Problem to solve
Lines in the listing below that hold "contrast" are the ones to copy.

Data excerpt
%%

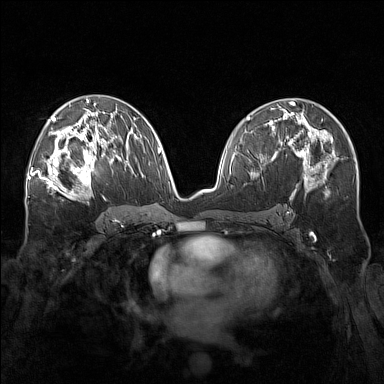
Breast MRI (dynamic contrast-enhanced), one axial slice. Position 88 of 160 along the scan axis. Dynamic contrast-enhanced series, time point 2 of 7 at this slice position (early post-contrast). 1.5 T. TE 1.8 ms, TR 5 ms. 1 mm slice thickness. 384 × 384 image matrix, field of view 340 × 340 mm. Female patient.
Outlined on this slice (semi-automatically segmented with operator editing):
- enhancing-tissue mask used for the functional tumour volume (all voxels passing the contrast-enhancement thresholds inside the analysis volume; usually the tumour): box from (x=57, y=143) to (x=107, y=196) px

%%

Exercise result
Breast MRI (dynamic contrast-enhanced), one axial slice. Position 88 of 160 along the scan axis. Dynamic contrast-enhanced series, time point 2 of 7 at this slice position (early post-contrast). 1.5 T. TE 1.8 ms, TR 5 ms. 1 mm slice thickness. 384 × 384 image matrix, field of view 340 × 340 mm. Female patient.
- enhancing-tissue mask used for the functional tumour volume (all voxels passing the contrast-enhancement thresholds inside the analysis volume; usually the tumour): box from (x=57, y=143) to (x=107, y=196) px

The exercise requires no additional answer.